Anaïs
écrit à

   


Marie-Antoinette

     
   

La cour de Vienne

    Très chère Marie-Antoinette,

Je fais actuellement des recherches sur votre vie à Vienne. En quoi la cour de Versailles était-elle différente de celle de Vienne?

Avez-vous des souvenirs de votre père François-Etienne de Lorraine décédé lorsque vous n'aviez que dix ans?

Suite à sa mort, votre mère a dû prendre en main les affaires du royaume. Qui s'occupait de vous? Comment occupiez-vous vos journées? Est-il exact que vous avez reçu une éducation tardive?

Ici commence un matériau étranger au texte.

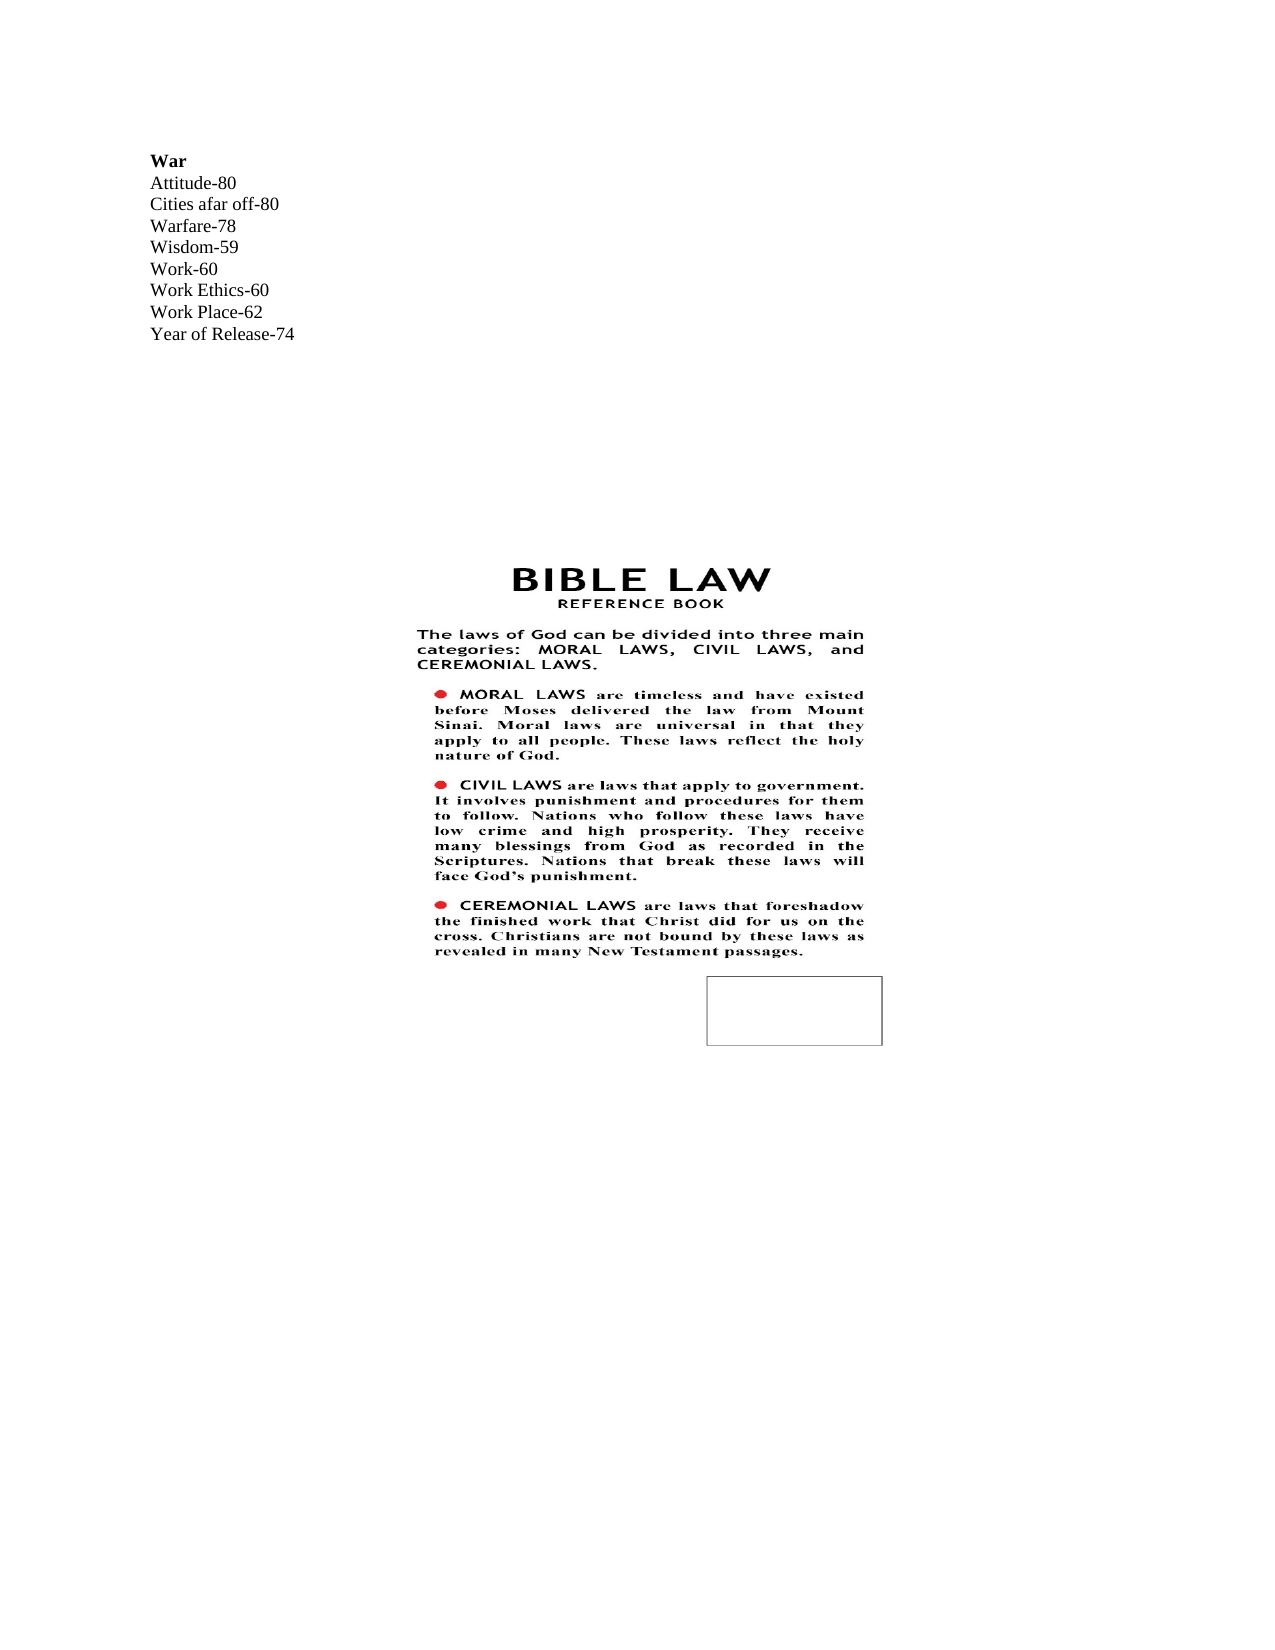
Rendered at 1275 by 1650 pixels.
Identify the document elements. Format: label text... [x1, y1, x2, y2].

text Attitude-80 [150, 172, 1125, 193]
text Work Place-62 [150, 301, 1125, 322]
text Work-60 [150, 258, 1125, 279]
text Wisdom-59 [150, 236, 1125, 258]
text Warfare-78 [150, 215, 1125, 236]
text Work Ethics-60 [150, 279, 1125, 301]
text Cities afar off-80 [150, 193, 1125, 215]
text War [150, 150, 1125, 172]
text Year of Release-74 [150, 322, 1125, 344]
picture [365, 535, 910, 1067]
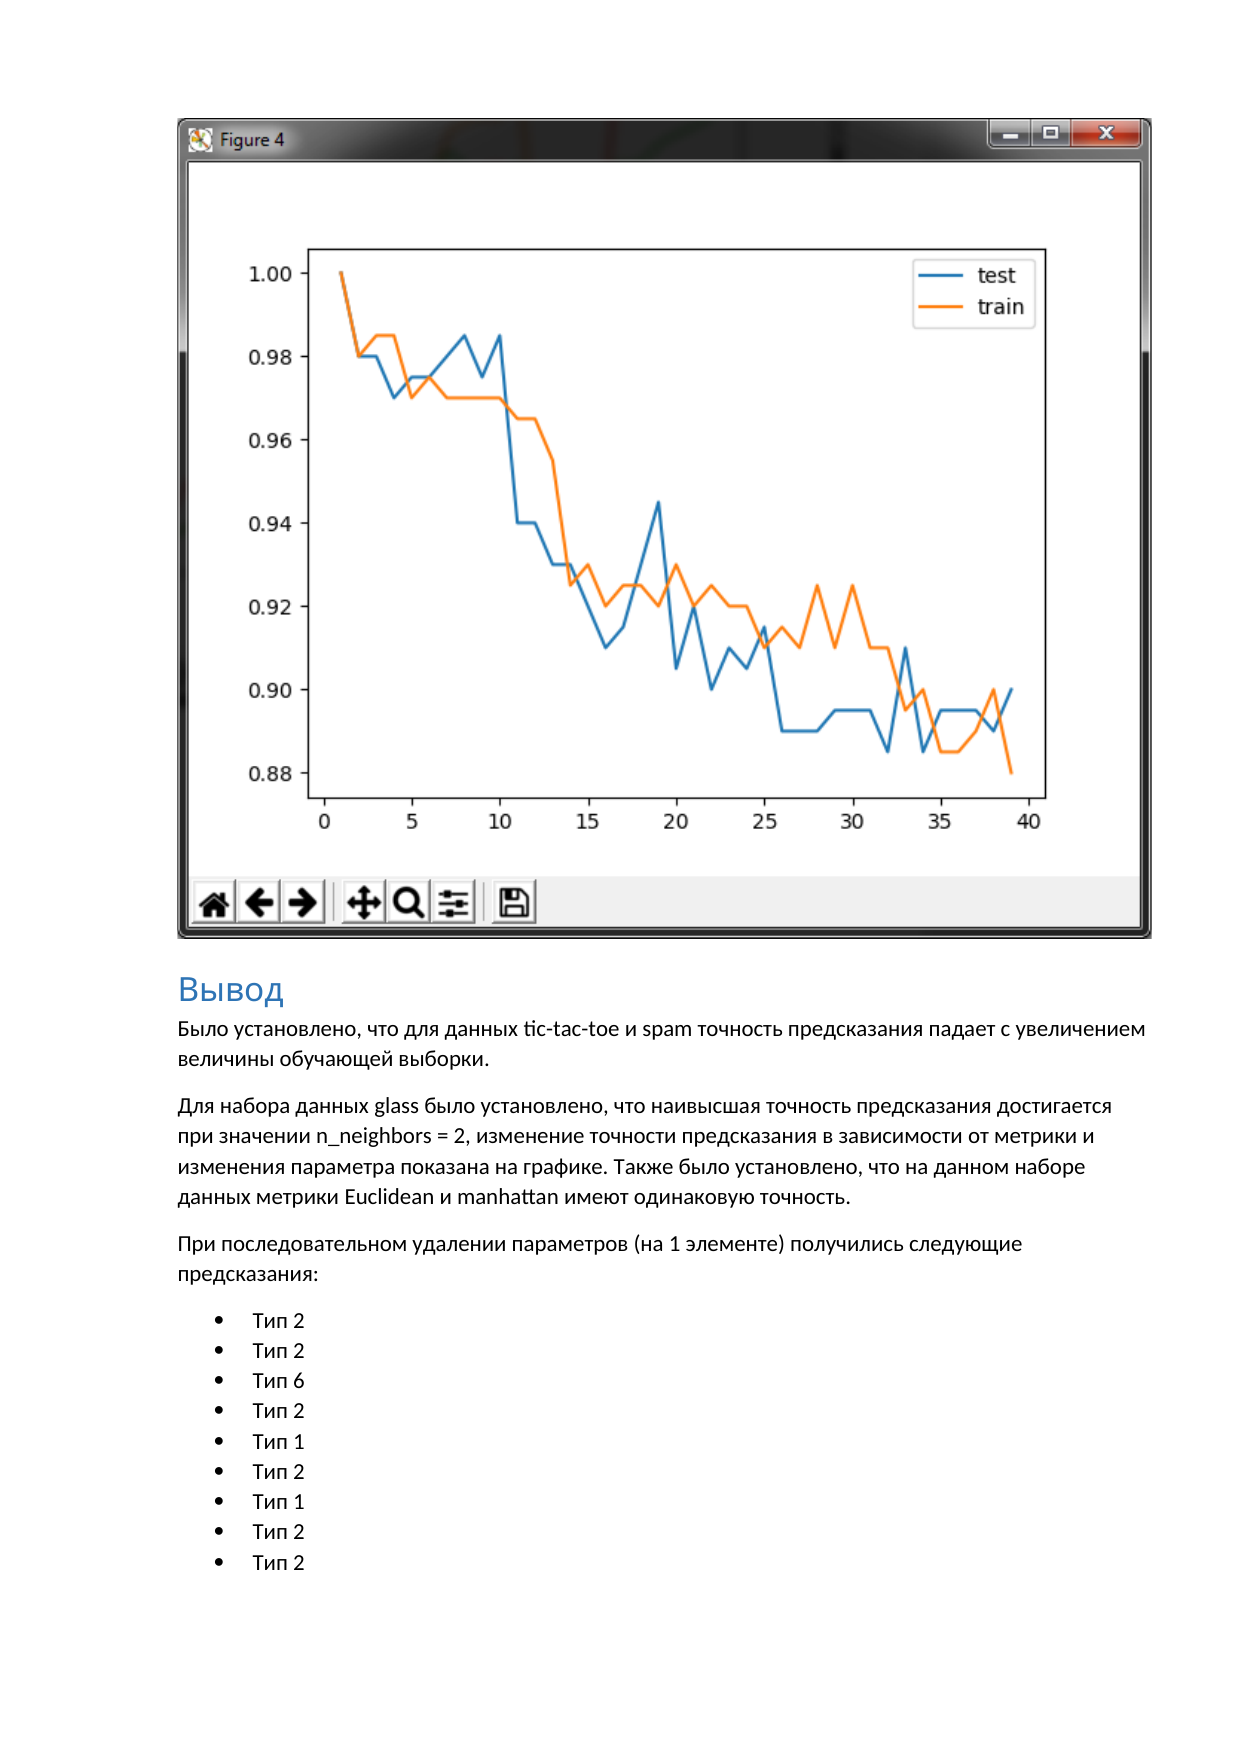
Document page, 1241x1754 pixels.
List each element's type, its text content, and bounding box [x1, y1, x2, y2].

subtitle Вывод [177, 965, 1152, 1011]
list Тип 2 [215, 1548, 1152, 1576]
text Было установлено, что для данных tic-tac-toe и spam точность предсказания падает с увеличением величины обучающей выборки. [177, 1014, 1152, 1072]
text При последовательном удалении параметров (на 1 элементе) получились следующие предсказания: [177, 1229, 1152, 1287]
list Тип 2 [215, 1336, 1152, 1364]
text Для набора данных glass было установлено, что наивысшая точность предсказания достигается при значении n_neighbors = 2, изменение точности предсказания в зависимости от метрики и изменения параметра показана на графике. Также было установлено, что на данном наборе данных метрики Euclidean и manhattan имеют одинаковую точность. [177, 1091, 1152, 1210]
list Тип 2 [215, 1457, 1152, 1485]
picture [177, 118, 1152, 939]
list Тип 2 [215, 1306, 1152, 1334]
list Тип 6 [215, 1366, 1152, 1394]
list Тип 2 [215, 1397, 1152, 1424]
list Тип 1 [215, 1487, 1152, 1515]
list Тип 1 [215, 1427, 1152, 1455]
list Тип 2 [215, 1517, 1152, 1545]
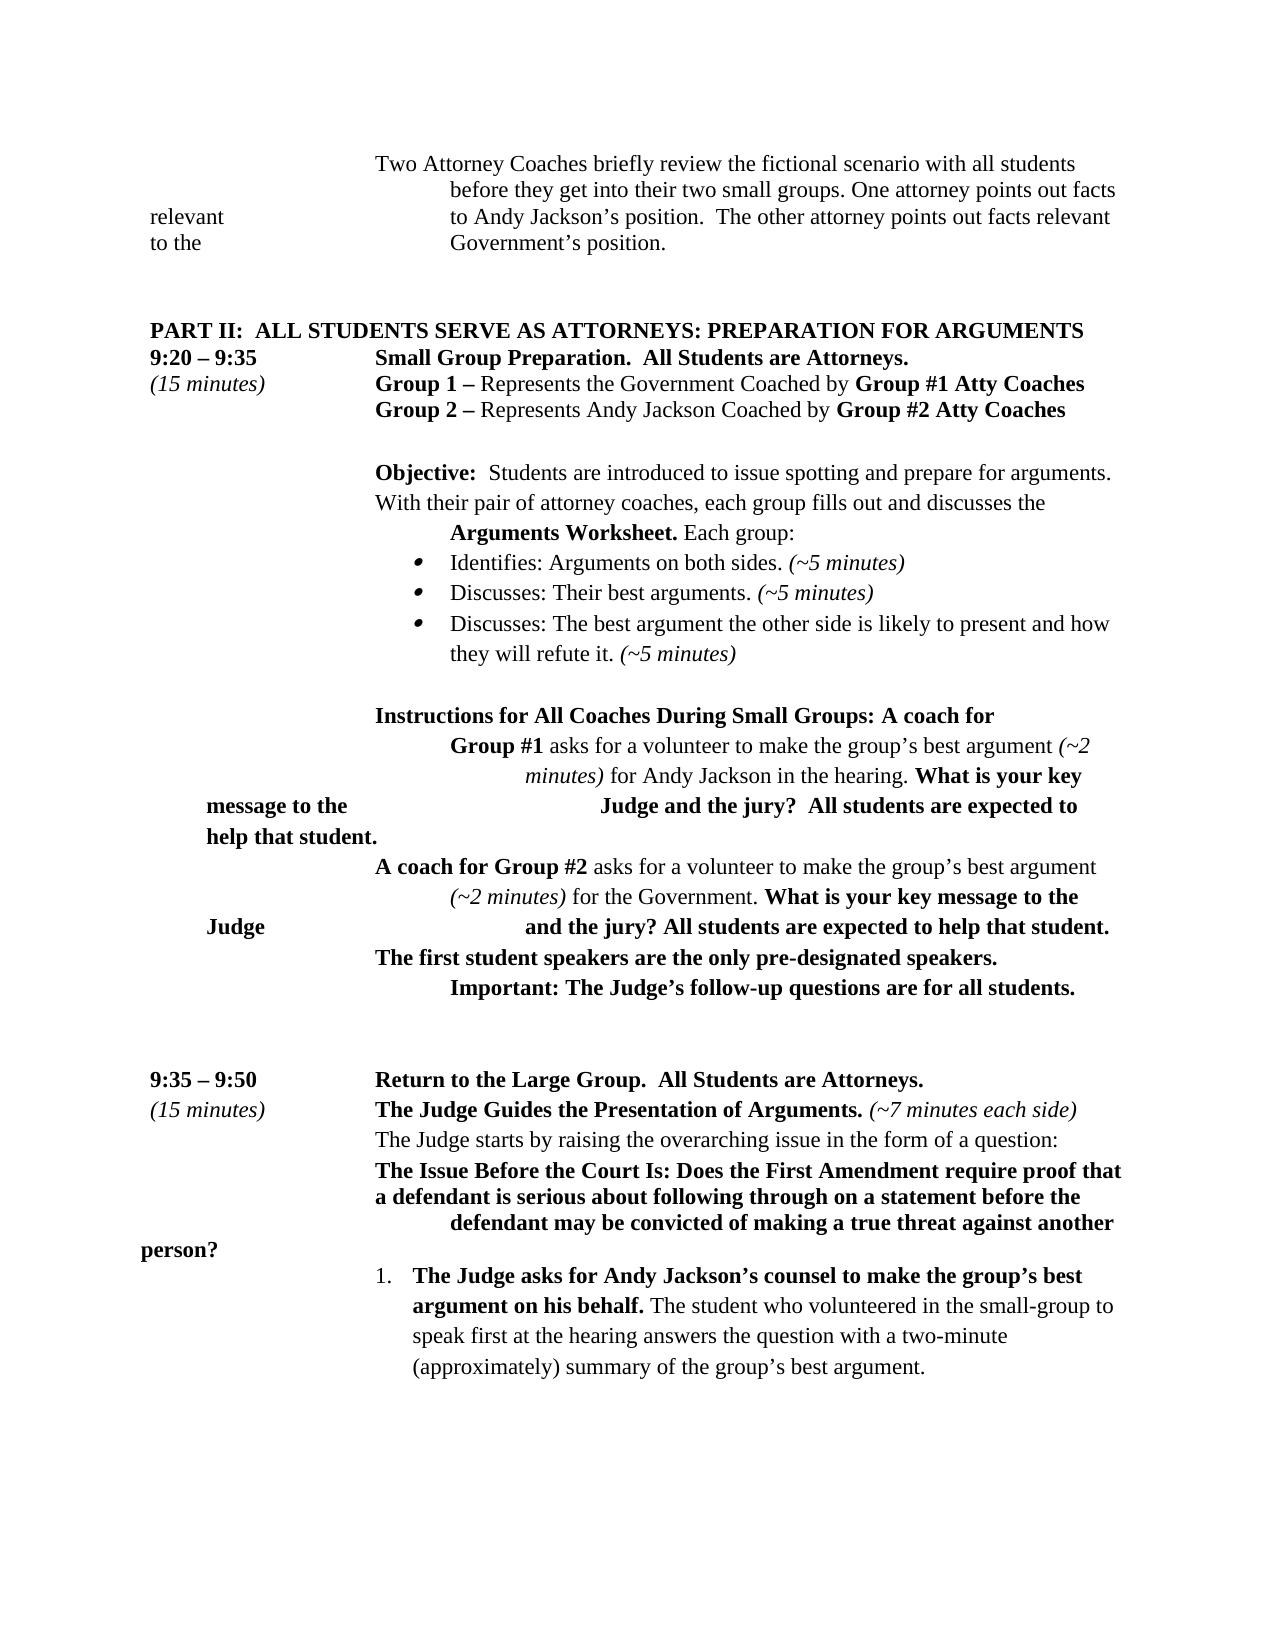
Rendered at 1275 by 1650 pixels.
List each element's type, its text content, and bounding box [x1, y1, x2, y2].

text The Issue Before the Court Is: Does the First Amendment require proof that a defendant is serious about following through on a statement before the defendant may be convicted of making a true threat against another person? [141, 1157, 1125, 1262]
text The first student speakers are the only pre-designated speakers. Important: The Judge’s follow-up questions are for all students. [206, 944, 1125, 1000]
list Discusses: The best argument the other side is likely to present and how they will refute it. (~5 minutes) [412, 610, 1125, 666]
text Instructions for All Coaches During Small Groups: A coach for Group #1 asks for a volunteer to make the group’s best argument (~2 minutes) for Andy Jackson in the hearing. What is your key message to the Judge and the jury? All students are expected to help that student. [206, 702, 1125, 849]
text A coach for Group #2 asks for a volunteer to make the group’s best argument (~2 minutes) for the Government. What is your key message to the Judge and the jury? All students are expected to help that student. [206, 853, 1125, 940]
text PART II: ALL STUDENTS SERVE AS ATTORNEYS: PREPARATION FOR ARGUMENTS [150, 317, 1125, 344]
list Discusses: Their best arguments. (~5 minutes) [412, 579, 1125, 606]
list Identifies: Arguments on both sides. (~5 minutes) [412, 549, 1125, 576]
text Objective: Students are introduced to issue spotting and prepare for arguments. [150, 459, 1125, 485]
text 9:20 – 9:35 Small Group Preparation. All Students are Attorneys. [150, 344, 1125, 370]
text Two Attorney Coaches briefly review the fictional scenario with all students before they get into their two small groups. One attorney points out facts relevant to Andy Jackson’s position. The other attorney points out facts relevant to the Government’s position. [150, 150, 1125, 255]
text Group 2 – Represents Andy Jackson Coached by Group #2 Atty Coaches [150, 397, 1125, 423]
list The Judge asks for Andy Jackson’s counsel to make the group’s best argument on his behalf. The student who volunteered in the small-group to speak first at the hearing answers the question with a two-minute (approximately) summary of the group’s best argument. [375, 1262, 1125, 1409]
text The Judge starts by raising the overarching issue in the form of a question: [150, 1127, 1125, 1153]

À votre arrivée à la cour de France, aviez-vous des amis, des gens à qui parler? Quelle était votre relation avec Louis XV? A-t-il été un second père pour vous?

Mes amitiés,

Anaïs


Très chère Anaïs,

Il m'est très difficile de comparer la Cour de Versailles et celle de Vienne, et ce pour plusieurs raisons. D'abord parce que je quittai la Cour de Vienne alors que j'étais encore si jeune. Je n'ai de cette dernière que la vision d'une enfant et non celle de la femme et de la Reine que je suis devenue. Il est évident que je ne vivais pas la même vie là-bas mais comment pourrais-je les comparer? Au point de vue Étiquette, les deux Cours se comparent, bien que certains point d'Étiquette soient différents. Elle est aussi importante dans les deux Cours.

En ce qui concerne mon père, je n'ai de lui que peu de souvenirs. J'étais si jeune! Ce que je me sais, c'est que ma mère s'occupait déjà des affaires du royaume bien avant sa mort. Comme dans le cas de tous les enfants royaux, ce sont des gouverneurs qui s'occupaient de l'éducation de mes frères et soeurs ainsi que de la mienne. J'ai reçu une éducation régulière, pour laquelle je vous avoue n'avoir jamais eu beaucoup de goût. Ce que l'on m'enseigna plus tardivement, c’est surtout les choses relatives à mon futur rôle de Reine de France. Mais la lecture et l'apprentissage ont de tout temps été des choses pénibles pour moi, qui n'ai jamais aimé l'étude et qui ne pensait qu'à m'amuser!

Je n'avais que peu de gens à qui me confier lors de mon arrivé à Versailles. Il y avait bien Monsieur de Mercy, mais il me grondait régulièrement en me rappelant mon devoir. Il était surtout chargé par ma mère de veiller sur moi. Il y avait aussi Madame de Noailles ainsi que Mesdames les filles du Roi mais ce n'était pas des amies au sens où vous l'entendez. Et donc il m'était difficile de me confier ou de parler à qui que ce fût, surtout dans les débuts.

Mes relations avec le Roi Louis XV était excellente. Je le considérais un peu comme un grand-père et un père, il m'adorait et je l'aimais beaucoup aussi. Ces liens se tissèrent dès mon arrivé à la Cour de France.

Comme vous me ramenez loin dans le passé! Même si ces moments furent difficiles, il y eut aussi des moments de joie, de bonheur… et me les rappeler en ce moment me fait du bien. Merci de m'aider à me changer les idées, chère Anaïs.